How often have you wanted to say something at work, but held back because you were worried about the consequences? Maybe you were afraid of stirring up a conflict or losing your job. Maybe you were just discouraged by the idea that your input wouldn’t make a difference.
You’re not alone in feeling this way. A Harvard Business School study found that half of the employees at the multinational companies they surveyed were afraid to speak up at work or challenge traditional ways of doing things. That creates a big loss for business and a potential setback for you.
If you want to impress your boss and have a satisfying career, it’s important to learn how to overcome your doubts and fears about your input. Study these tips that will help you to speak up in meetings and around the office.
Overcoming Your Fears
You may be exaggerating the downside of speaking up. Many managers value employee feedback about what customers are really thinking and how corporate policies play out in the real world.
Make yourself an important asset by contributing your wisdom and expertise:
Think long-term. It’s human nature to give more weight to the resistance or embarrassment you expect to happen right away rather than the vaguer rewards that could lie ahead. Remind yourself of what you have to gain, like higher self-esteem or a leadership role.
Act quickly. Chiming in right away at a meeting has its advantages. There’s less opportunity for your anxiety to build up and it’s easier to bring up new ideas when the topic is under discussion anyway.
Plan ahead. Fight shyness by being prepared. Scan the agenda for one or more issues you can research ahead of time.
Ask questions. If there’s little you can say about the subject matter, you can still participate. Show that you’re interested by asking questions. Voice your support and agreement.
Overcoming Your Doubts
Have you silenced yourself because your proposals rarely see the light of day?
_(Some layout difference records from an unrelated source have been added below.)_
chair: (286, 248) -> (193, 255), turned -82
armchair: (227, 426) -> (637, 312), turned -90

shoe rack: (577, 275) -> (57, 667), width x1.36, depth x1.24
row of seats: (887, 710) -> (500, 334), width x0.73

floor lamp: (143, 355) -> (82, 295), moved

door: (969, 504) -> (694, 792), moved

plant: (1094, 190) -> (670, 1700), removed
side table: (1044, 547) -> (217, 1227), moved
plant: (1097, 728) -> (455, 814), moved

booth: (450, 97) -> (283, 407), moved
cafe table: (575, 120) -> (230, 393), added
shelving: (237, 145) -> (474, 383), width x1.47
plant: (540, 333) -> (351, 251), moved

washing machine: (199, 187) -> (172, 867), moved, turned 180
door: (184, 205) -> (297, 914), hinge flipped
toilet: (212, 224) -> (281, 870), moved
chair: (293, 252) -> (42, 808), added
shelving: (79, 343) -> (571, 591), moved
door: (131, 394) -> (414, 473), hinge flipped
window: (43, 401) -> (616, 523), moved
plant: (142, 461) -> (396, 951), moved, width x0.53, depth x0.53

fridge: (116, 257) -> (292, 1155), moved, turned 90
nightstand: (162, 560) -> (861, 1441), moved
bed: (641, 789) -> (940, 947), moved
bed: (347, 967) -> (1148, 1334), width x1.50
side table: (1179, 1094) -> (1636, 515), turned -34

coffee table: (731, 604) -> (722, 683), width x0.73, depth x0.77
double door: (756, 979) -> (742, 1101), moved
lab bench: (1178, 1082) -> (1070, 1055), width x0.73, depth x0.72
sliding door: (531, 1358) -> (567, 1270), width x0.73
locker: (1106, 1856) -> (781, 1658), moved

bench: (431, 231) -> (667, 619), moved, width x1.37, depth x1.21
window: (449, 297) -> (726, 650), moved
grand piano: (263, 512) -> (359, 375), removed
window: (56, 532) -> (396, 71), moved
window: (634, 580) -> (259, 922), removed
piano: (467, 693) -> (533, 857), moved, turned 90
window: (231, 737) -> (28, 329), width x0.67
These steps may help you have more impact:
- Stay positive. Sound enthusiastic and upbeat. Show off your creativity by presenting innovative approaches that will save time or increase quality. Be willing to try out suggestions from your colleagues.
- Work on your timing. Your boss may be more open to considering changes if you introduce them during the annual departmental retreat rather than a hectic Monday morning staff meeting. Consider the context.
Develop allies. Identify colleagues who listen attentively and are open to new ideas. You can maximize your influence by banding together.
There are some situations where it’s especially challenging to assert yourself.
These tips will help you be better prepared for such situations:
- Join the team. If you were recently hired, you may feel like you need to wait a while before anyone will take you seriously. On the other hand, this could provide the perfect circumstances for you to speak up. Outsiders may spot issues that long-timers have grown used to. Tell yourself that this is your opportunity to make a dazzling first impression.
Communicate with senior management. Many professionals are nervous around the CEO. Brush up on your small talk in case you meet in the cafeteria. Ask how you can be useful if you’re traveling together.
Handle gossip. Distinguish between innocent chatter and remarks that could be hurtful. Taking the high road will protect your reputation and encourage a healthy work environment.
Disagree respectfully. Arguing the minority viewpoint can work to your advantage. Demonstrate that you can be tactful and brave. Dissent can even help sort out issues that lead to sound decisions.
Speaking up at work is good for you and your employer. Discussions spark ideas and create solutions. Plus, letting your coworkers know where you stand enhances your relationships and gives you more clout.